## WORK TO BE COMPLETED
Could you extract every entry below and reproduce it exactly?

## AVAILABLE DATA

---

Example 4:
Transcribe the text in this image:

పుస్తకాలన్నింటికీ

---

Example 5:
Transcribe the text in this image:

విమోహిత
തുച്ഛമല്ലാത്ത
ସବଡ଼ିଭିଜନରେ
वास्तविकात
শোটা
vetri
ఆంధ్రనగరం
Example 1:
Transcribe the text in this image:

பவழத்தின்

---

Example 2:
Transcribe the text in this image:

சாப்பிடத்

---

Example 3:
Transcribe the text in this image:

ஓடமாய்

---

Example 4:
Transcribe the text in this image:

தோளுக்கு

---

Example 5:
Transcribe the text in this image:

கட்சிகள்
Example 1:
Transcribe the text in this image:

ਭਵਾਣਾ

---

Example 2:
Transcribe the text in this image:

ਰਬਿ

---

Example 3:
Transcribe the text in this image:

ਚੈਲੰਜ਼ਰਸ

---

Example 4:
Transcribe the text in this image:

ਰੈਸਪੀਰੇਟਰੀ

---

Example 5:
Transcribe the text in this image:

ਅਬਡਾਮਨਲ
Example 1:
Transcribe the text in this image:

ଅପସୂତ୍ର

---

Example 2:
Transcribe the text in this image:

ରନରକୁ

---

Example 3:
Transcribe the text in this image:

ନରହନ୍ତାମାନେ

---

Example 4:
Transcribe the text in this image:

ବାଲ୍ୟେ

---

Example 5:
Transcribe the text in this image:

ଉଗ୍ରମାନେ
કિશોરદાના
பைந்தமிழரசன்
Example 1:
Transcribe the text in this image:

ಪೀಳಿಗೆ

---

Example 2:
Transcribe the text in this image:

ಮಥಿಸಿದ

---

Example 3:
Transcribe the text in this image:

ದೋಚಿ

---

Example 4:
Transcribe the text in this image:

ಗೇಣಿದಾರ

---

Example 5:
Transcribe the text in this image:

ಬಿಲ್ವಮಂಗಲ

## ANSWER TO THIS TASK
---

Example 4:
Transcribe the text in this image:

పుస్తకాలన్నింటికీ

---

Example 5:
Transcribe the text in this image:

విమోహిత
തുച്ഛമല്ലാത്ത
ସବଡ଼ିଭିଜନରେ
वास्तविकात
শোটা
vetri
ఆంధ్రనగరం
Example 1:
Transcribe the text in this image:

பவழத்தின்

---

Example 2:
Transcribe the text in this image:

சாப்பிடத்

---

Example 3:
Transcribe the text in this image:

ஓடமாய்

---

Example 4:
Transcribe the text in this image:

தோளுக்கு

---

Example 5:
Transcribe the text in this image:

கட்சிகள்
Example 1:
Transcribe the text in this image:

ਭਵਾਣਾ

---

Example 2:
Transcribe the text in this image:

ਰਬਿ

---

Example 3:
Transcribe the text in this image:

ਚੈਲੰਜ਼ਰਸ

---

Example 4:
Transcribe the text in this image:

ਰੈਸਪੀਰੇਟਰੀ

---

Example 5:
Transcribe the text in this image:

ਅਬਡਾਮਨਲ
Example 1:
Transcribe the text in this image:

ଅପସୂତ୍ର

---

Example 2:
Transcribe the text in this image:

ରନରକୁ

---

Example 3:
Transcribe the text in this image:

ନରହନ୍ତାମାନେ

---

Example 4:
Transcribe the text in this image:

ବାଲ୍ୟେ

---

Example 5:
Transcribe the text in this image:

ଉଗ୍ରମାନେ
કિશોરદાના
பைந்தமிழரசன்
Example 1:
Transcribe the text in this image:

ಪೀಳಿಗೆ

---

Example 2:
Transcribe the text in this image:

ಮಥಿಸಿದ

---

Example 3:
Transcribe the text in this image:

ದೋಚಿ

---

Example 4:
Transcribe the text in this image:

ಗೇಣಿದಾರ

---

Example 5:
Transcribe the text in this image:

ಬಿಲ್ವಮಂಗಲ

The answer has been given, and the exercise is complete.